Du traitement des affaires politiques et de l'indépendance des médias.

Publié le 27 février 2014 par Leunamme

Loin de moi l'idée de prendre la défense de Jean-François Copé. Je considère qu'il est à la pensée politique ce que Marc Lévy est à la littérature, autrement dit quelque chose qui est proche du néant. Le journal Le Point vient de révéler une affaire de surfacturation dans laquelle le sieur Copé serait impliqué, il aurait exagéré le coût de certains meetings pour favoriser quelques-uns de ses amis. En soi, même s'il faut attendre que l'enquête, et la justice si elle est saisie, aillent jusqu'au bout, il n'y a là rien de surprenant de la part d'un homme qui a démontré qu'il n'était pas à une magouille ni à un mensonge prés. S'il a encore fauté, alors il faut que cette fois-ci il soit puni et qu'on soit enfin débarrassé de lui. Il doit bien y avoir à droite suffisamment de gens honnêtes pour qu'un vrai débat d'idées, sur le fond, expurgé de toutes les tentations populistes, puisse enfin avoir lieu dans ce pays.

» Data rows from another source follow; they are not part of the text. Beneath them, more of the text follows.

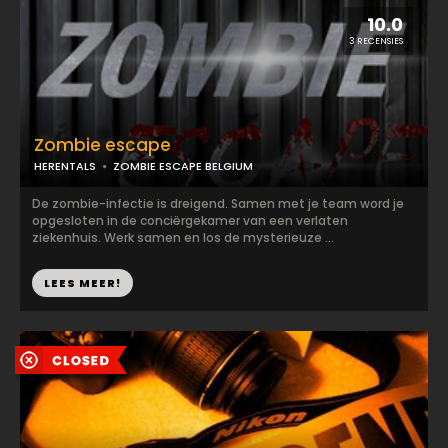
10.0
3 RECENSIES
Zombie escape
HERENTALS
ZOMBIE ESCAPE BELGIUM
De zombie-infectie is dreigend. Samen met je team word je
opgesloten in de conciërgekamer van een verlaten
ziekenhuis. Werk samen en los de mysterieuze ...
LEES MEER!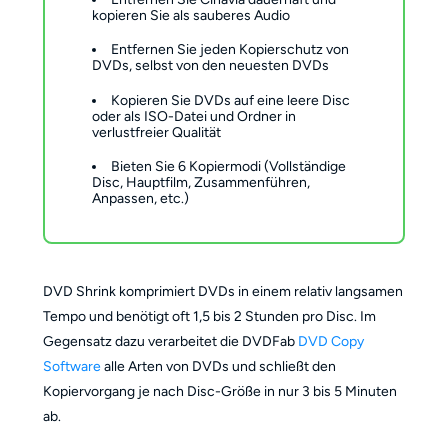
kopieren Sie als sauberes Audio
Entfernen Sie jeden Kopierschutz von
DVDs, selbst von den neuesten DVDs
Kopieren Sie DVDs auf eine leere Disc
oder als ISO-Datei und Ordner in
verlustfreier Qualität
Bieten Sie 6 Kopiermodi (Vollständige
Disc, Hauptfilm, Zusammenführen,
Anpassen, etc.)
DVD Shrink komprimiert DVDs in einem relativ langsamen
Tempo und benötigt oft 1,5 bis 2 Stunden pro Disc. Im
Gegensatz dazu verarbeitet die DVDFab
DVD Copy
Software
alle Arten von DVDs und schließt den
Kopiervorgang je nach Disc-Größe in nur 3 bis 5 Minuten
ab.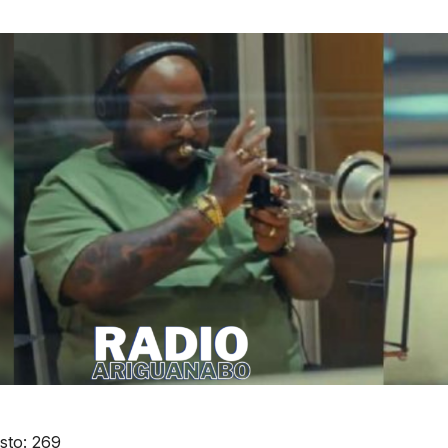
sto:
269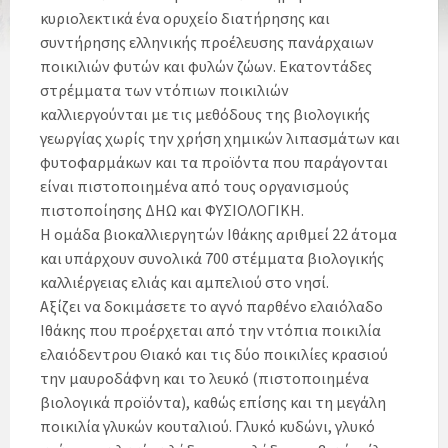
κυριολεκτικά ένα ορυχείο διατήρησης και
συντήρησης ελληνικής προέλευσης πανάρχαιων
ποικιλιών φυτών και φυλών ζώων. Εκατοντάδες
στρέμματα των ντόπιων ποικιλιών
καλλιεργούνται με τις μεθόδους της βιολογικής
γεωργίας χωρίς την χρήση χημικών λιπασμάτων και
φυτοφαρμάκων και τα προϊόντα που παράγονται
είναι πιστοποιημένα από τους οργανισμούς
πιστοποίησης ΔΗΩ και ΦΥΣΙΟΛΟΓΙΚΗ.
Η ομάδα βιοκαλλιεργητών Ιθάκης αριθμεί 22 άτομα
και υπάρχουν συνολικά 700 στέμματα βιολογικής
καλλιέργειας ελιάς και αμπελιού στο νησί.
Αξίζει να δοκιμάσετε το αγνό παρθένο ελαιόλαδο
Ιθάκης που προέρχεται από την ντόπια ποικιλία
ελαιόδεντρου Θιακό και τις δύο ποικιλίες κρασιού
την μαυροδάφνη και το λευκό (πιστοποιημένα
βιολογικά προϊόντα), καθώς επίσης και τη μεγάλη
ποικιλία γλυκών κουταλιού. Γλυκό κυδώνι, γλυκό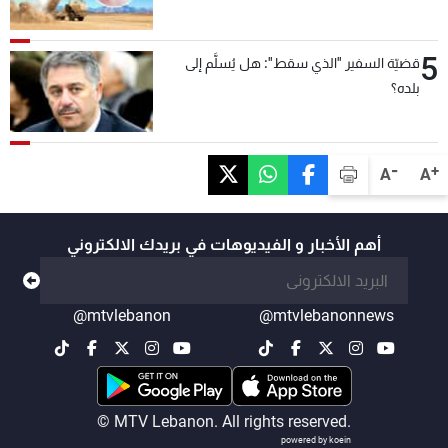
5
قضيّة السفير "الذي سقط": هل يُسلَّم إلى
بلده؟
-
+
A
A
أهم الأخبار و الفيديوهات في بريدك الالكتروني
@mtvlebanon
@mtvlebanonnews
© MTV Lebanon. All rights reserved.
powered by koein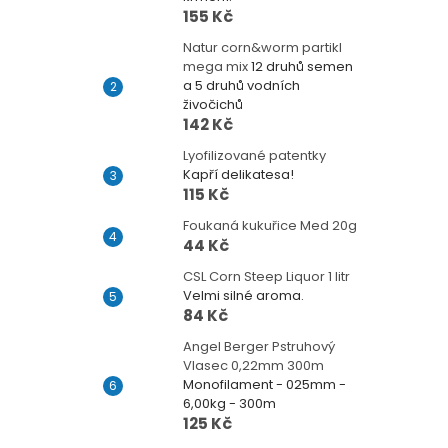
155 Kč
Natur corn&worm partikl
mega mix
12 druhů semen
a 5 druhů vodních
živočichů
142 Kč
Lyofilizované patentky
Kapří delikatesa!
115 Kč
Foukaná kukuřice Med 20g
44 Kč
CSL Corn Steep Liquor 1 litr
Velmi silné aroma.
84 Kč
Angel Berger Pstruhový
Vlasec 0,22mm 300m
Monofilament - 025mm -
6,00kg - 300m
125 Kč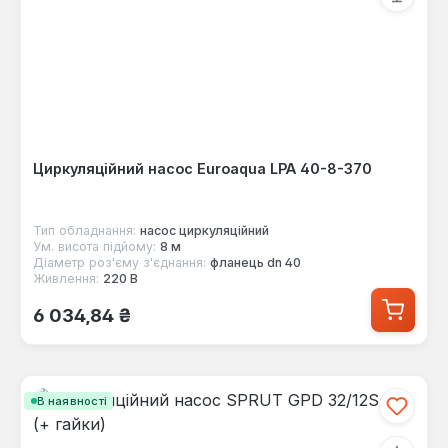
Циркуляційний насос Euroaqua LPA 40-8-370
Тип обладнання:
насос циркуляційний
Ум. висота підйому:
8 м
Діаметр роз'єму з'єднання:
фланець dn 40
Живлення:
220 В
Звичайна ціна:
6 034,84 ₴
В наявності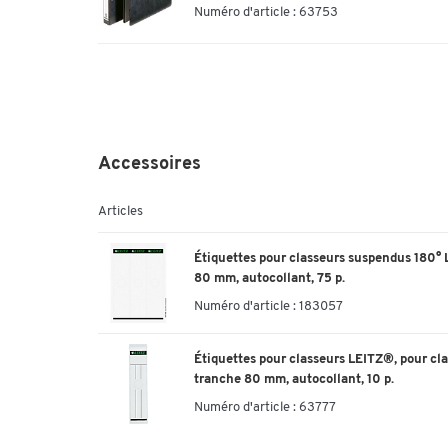
Numéro d'article : 63753
Accessoires
Articles
Étiquettes pour classeurs suspendus 180° 
80 mm, autocollant, 75 p.
Numéro d'article :
183057
Étiquettes pour classeurs LEITZ®, pour cl
tranche 80 mm, autocollant, 10 p.
Numéro d'article :
63777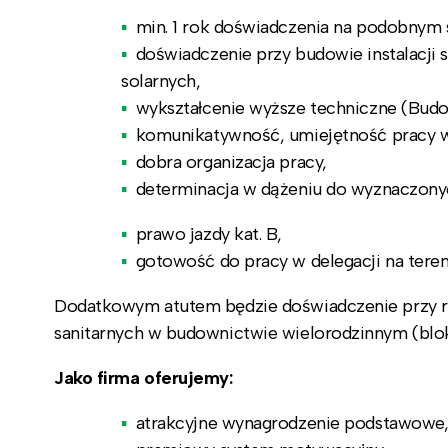
min. 1 rok doświadczenia na podobnym 
doświadczenie przy budowie instalacji s
solarnych,
wykształcenie wyższe techniczne (Budo
komunikatywność, umiejętność pracy w
dobra organizacja pracy,
determinacja w dążeniu do wyznaczony
prawo jazdy kat. B,
gotowość do pracy w delegacji na tereni
Dodatkowym atutem będzie doświadczenie przy rea
sanitarnych w budownictwie wielorodzinnym (blok
Jako firma oferujemy:
atrakcyjne wynagrodzenie podstawowe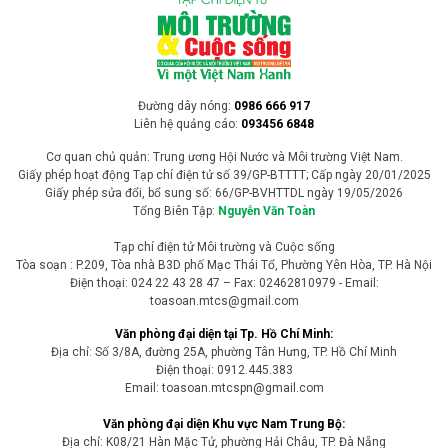
Đường dây nóng:
0986 666 917
Liên hệ quảng cáo:
093456 6848
Cơ quan chủ quản: Trung ương Hội Nước và Môi trường Việt Nam.
Giấy phép hoạt động Tạp chí điện tử số 39/GP-BTTTT; Cấp ngày 20/01/2025
Giấy phép sửa đổi, bổ sung số: 66/GP-BVHTTDL ngày 19/05/2026
Tổng Biên Tập:
Nguyễn Văn Toàn
Tạp chí điện tử Môi trường và Cuộc sống
Tòa soạn : P.209, Tòa nhà B3D phố Mạc Thái Tổ, Phường Yên Hòa, TP. Hà Nội
Điện thoại: 024 22 43 28 47 – Fax: 02462810979 - Email:
toasoan.mtcs@gmail.com
Văn phòng đại diện tại Tp. Hồ Chí Minh:
Địa chỉ: Số 3/8A, đường 25A, phường Tân Hưng, TP. Hồ Chí Minh
Điện thoại: 0912.445.383
Email: toasoan.mtcspn@gmail.com
Văn phòng đại diện Khu vực Nam Trung Bộ:
Địa chỉ: K08/21 Hàn Mặc Tử, phường Hải Châu, TP. Đà Nẵng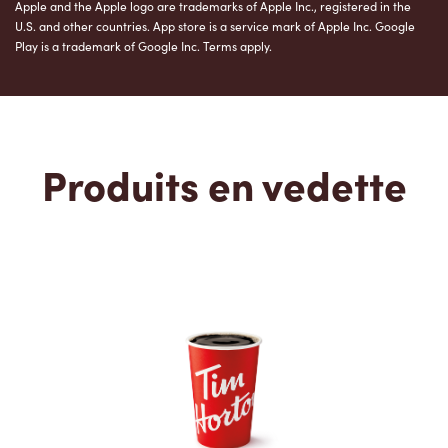
Apple and the Apple logo are trademarks of Apple Inc., registered in the
U.S. and other countries. App store is a service mark of Apple Inc. Google
Play is a trademark of Google Inc. Terms apply.
Produits en vedette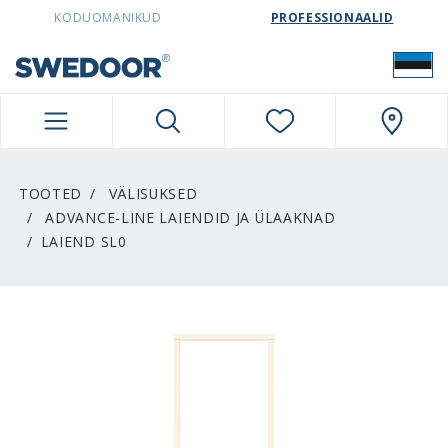
SWEDOORESTONIA NAVIGATION
KODUOMANIKUD
PROFESSIONAALID
TOOTED
VÄLISUKSED
ADVANCE-LINE LAIENDID JA ÜLAAKNAD
LAIEND SL0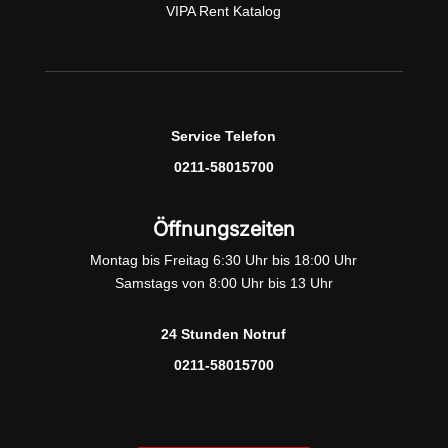
VIPA Rent Katalog
Service Telefon
0211-58015700
Öffnungszeiten
Montag bis Freitag 6:30 Uhr bis 18:00 Uhr
Samstags von 8:00 Uhr bis 13 Uhr
24 Stunden Notruf
0211-58015700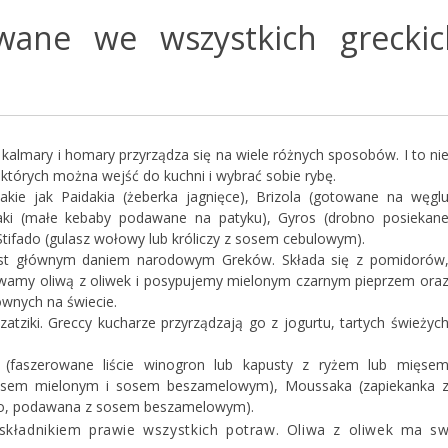
wane we wszystkich greckic
, kalmary i homary przyrządza się na wiele różnych sposobów. I to ni
w których można wejść do kuchni i wybrać sobie rybę.
takie jak Paidakia (żeberka jagnięce), Brizola (gotowane na węgl
laki (małe kebaby podawane na patyku), Gyros (drobno posiekan
 i Stifado (gulasz wołowy lub króliczy z sosem cebulowym).
est głównym daniem narodowym Greków. Składa się z pomidorów
olewamy oliwą z oliwek i posypujemy mielonym czarnym pieprzem ora
ównych na świecie.
tziki. Greccy kucharze przyrządzają go z jogurtu, tartych świeżyc
 (faszerowane liście winogron lub kapusty z ryżem lub mięse
ięsem mielonym i sosem beszamelowym), Moussaka (zapiekanka 
nego, podawana z sosem beszamelowym).
ładnikiem prawie wszystkich potraw. Oliwa z oliwek ma sw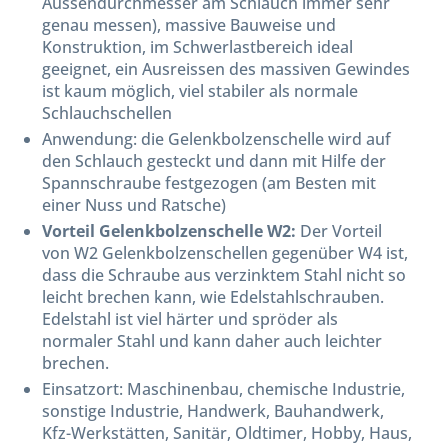
Aussendurchmesser am Schlauch immer sehr
genau messen), massive Bauweise und
Konstruktion, im Schwerlastbereich ideal
geeignet, ein Ausreissen des massiven Gewindes
ist kaum möglich, viel stabiler als normale
Schlauchschellen
Anwendung: die Gelenkbolzenschelle wird auf
den Schlauch gesteckt und dann mit Hilfe der
Spannschraube festgezogen (am Besten mit
einer Nuss und Ratsche)
Vorteil Gelenkbolzenschelle W2:
Der Vorteil
von W2 Gelenkbolzenschellen gegenüber W4 ist,
dass die Schraube aus verzinktem Stahl nicht so
leicht brechen kann, wie Edelstahlschrauben.
Edelstahl ist viel härter und spröder als
normaler Stahl und kann daher auch leichter
brechen.
Einsatzort: Maschinenbau, chemische Industrie,
sonstige Industrie, Handwerk, Bauhandwerk,
Kfz-Werkstätten, Sanitär, Oldtimer, Hobby, Haus,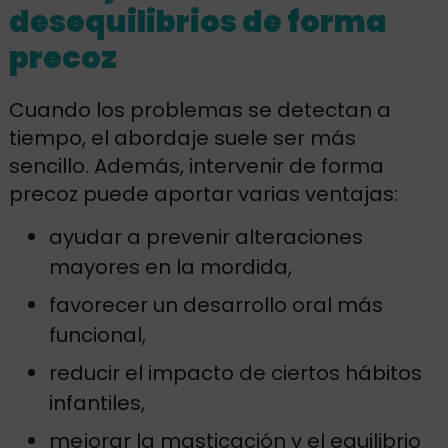
desequilibrios de forma
precoz
Cuando los problemas se detectan a
tiempo, el abordaje suele ser más
sencillo. Además, intervenir de forma
precoz puede aportar varias ventajas:
ayudar a prevenir alteraciones
mayores en la mordida,
favorecer un desarrollo oral más
funcional,
reducir el impacto de ciertos hábitos
infantiles,
mejorar la masticación y el equilibrio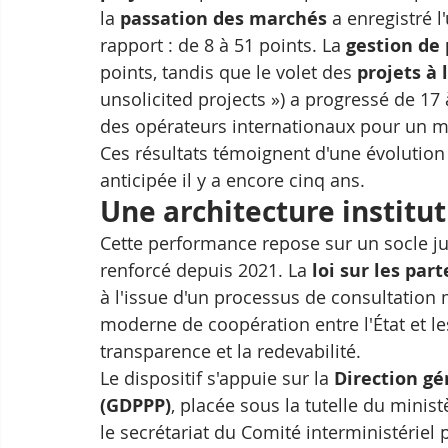
la 
passation des marchés
 a enregistré 
rapport : de 8 à 51 points. La 
gestion de 
points, tandis que le volet des 
projets à 
unsolicited projects ») a progressé de 17 
des opérateurs internationaux pour un m
Ces résultats témoignent d'une évolution 
anticipée il y a encore cinq ans.
Une architecture institu
Cette performance repose sur un socle ju
renforcé depuis 2021. La 
loi sur les par
à l'issue d'un processus de consultation 
moderne de coopération entre l'État et les 
transparence et la redevabilité.
Le dispositif s'appuie sur la 
Direction gé
(GDPPP)
, placée sous la tutelle du minis
le secrétariat du Comité interministériel 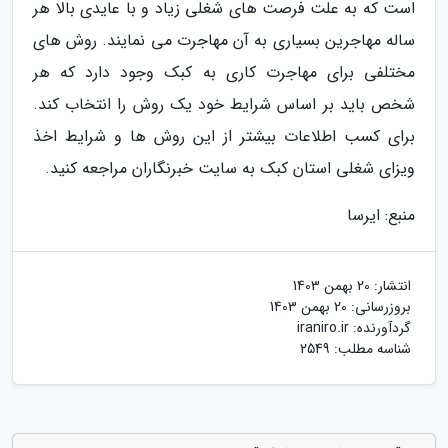
است که به علت فرصت های شغلی زیاد و با عایدی بالا هر
ساله مهاجرین بسیاری به آن مهاجرت می نمایند. روش های
مختلفی برای مهاجرت کاری به کبک وجود دارد که هر
شخص باید بر اساس شرایط خود یک روش را انتخاب کند.
برای کسب اطلاعات بیشتر از این روش ها و شرایط اخذ
ویزای شغلی استان کبک به سایت خبرنگاران مراجعه کنید.
منبع: ایرسا
انتشار:
20 بهمن 1403
بروزرسانی:
20 بهمن 1403
گردآورنده:
iraniro.ir
شناسه مطلب: 2549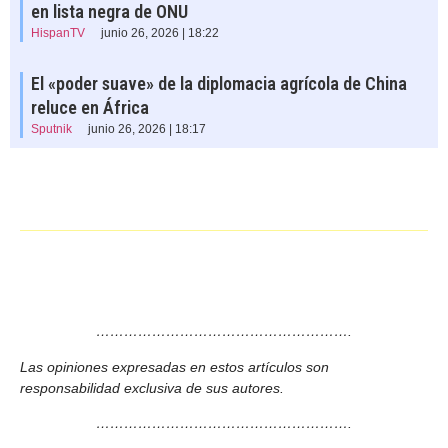
en lista negra de ONU
HispanTV
junio 26, 2026 | 18:22
El «poder suave» de la diplomacia agrícola de China
reluce en África
Sputnik
junio 26, 2026 | 18:17
……………………………………………….
Las opiniones expresadas en estos artículos son
responsabilidad exclusiva de sus autores.
……………………………………………….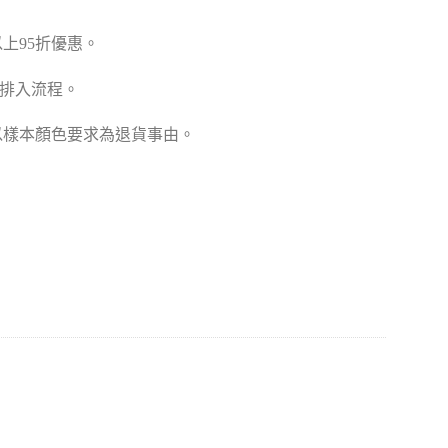
張以上95折優惠。
款排入流程。
以樣本顏色要求為退貨事由。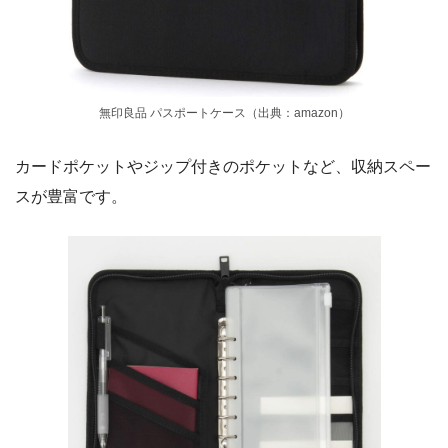
無印良品 パスポートケース（出典：amazon）
カードポケットやジップ付きのポケットなど、収納スペー
スが豊富です。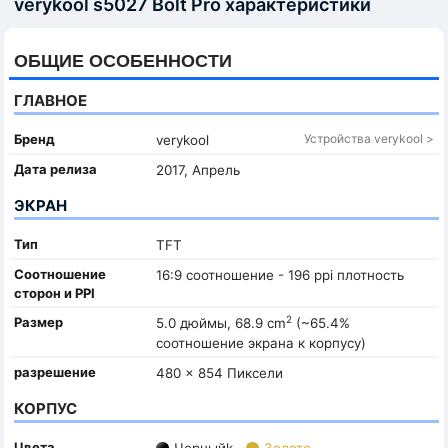
verykool s5027 Bolt Pro характеристики
ОБЩИЕ ОСОБЕННОСТИ
ГЛАВНОЕ
Бренд
Устройства verykool >
verykool
Дата релиза
2017, Апрель
ЭКРАН
Тип
TFT
Соотношение
16:9 соотношение - 196 ppi плотность
сторон и PPI
2
Размер
5.0 дюймы, 68.9 cm
(~65.4%
соотношение экрана к корпусу)
разрешение
480 x 854 Пиксели
КОРПУС
Цвета
Черныйk
Золото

Pourtant, bien plus que l'affaire en elle-même, ce qui m'intéresse ici, c'est son traitement médiatique et la phrase qu'a prononcée pour en justifier la publication le directeur de publication du Point, Franz-Olivier Giesbert : "Il est temps que Copé s'habitue à une presse indépendante". Ainsi, à en croire Mr Giesbert, la presse serait indépendante parce qu'elle révèle les magouilles politicardes. Franz-Olivier Giesbert en défenseur de la liberté d'opinion, on se prend à rêver ! De fait, de Copé à Dassault en passant par Cahuzac, sans oublier les multiples affaires où trempent les Balkany ou encore Sarkozy, les affaires impliquant des politiques pleuvent par dizaines en ce moment, preuve que la presse fait dans ce domaine du moins, son travail. Mais, est-ce pour autant que l'on puisse affirmer qu'elle est indépendante ? Et de quelle indépendance parle-t-on ? Si c'est pour dire que les journalistes ne reçoivent pas leurs ordres du pouvoir politique, alors là oui, l'affaire Copé pourrait servir d'exemple.

Mais quand en est-il vraiment du pouvoir économique, le vrai pouvoir, celui qui influe réellement sur la vie des Français ? Pas la peine de remonter à 2005 et au référendum sur le traité européen qui avait vu la plupart des journalistes, des éditorialistes, des experts prendre unanimement position pour le oui, quand une majorité incontestable du pays faisait le choix contraire. Les exemples récents sont pléthores pour montrer que cette indépendance là n'existe pas. François Hollande opère un tournant libéral dans sa politique ? Ils applaudissent tous et les voix discordantes sont peu relayées. Le MEDEF fait des propositions économiques très orientèes politiquement ? Elles font l'objet de reportages dans tous les journaux télévisés quand dans les même temps les positions syndicales sont magnifiquement ignorées.

Du Point à Libération, de TF1 à France 2, de RTL à France Inter, la plupart de ceux qui ont la parole dans ce pays pensent peu ou prou la même chose sur les sujets essentiels, c'est à dire l'économie et le social. D'ailleurs, il y a fort à parier qu'ils ne seraient pas aux places qu'ils occupent s'ils pensaient différemment, en effet, quels intérêts auraient messieurs Bouygues, Dassault, Amaury, Lagardère et autres, les vrais patrons de la presse en France, à diffuser des idées contraires à leurs intérêts économiques ?

C'est à cette aune-là qu'il faut voir la multiplication des affaires politiques dans les médias et qu'il faut lire et entendre la phrase de Mr Giesbert. Ces scandales sortent (et il faut qu'ils sortent évidemment) d'autant plus facilement, et sont d'autant mieux relayés un peu partout qu'ils servent à masquer une véritable servilité d'opinion d'une grande partie des journalistes au pouvoir économique. Ces nouveaux chiens de garde tels que les appelle Serge Halimi (dans son livre du même titre paru en 1995 et qu'il faut absolument lire ou relire), démontrent ainsi qu'il est bien plus facile de s'en prendre aux politiques plutot qu'aux vrais puissants. Ceci en dit long sur le vrai pouvoir et sur la soumission des premiers aux seconds.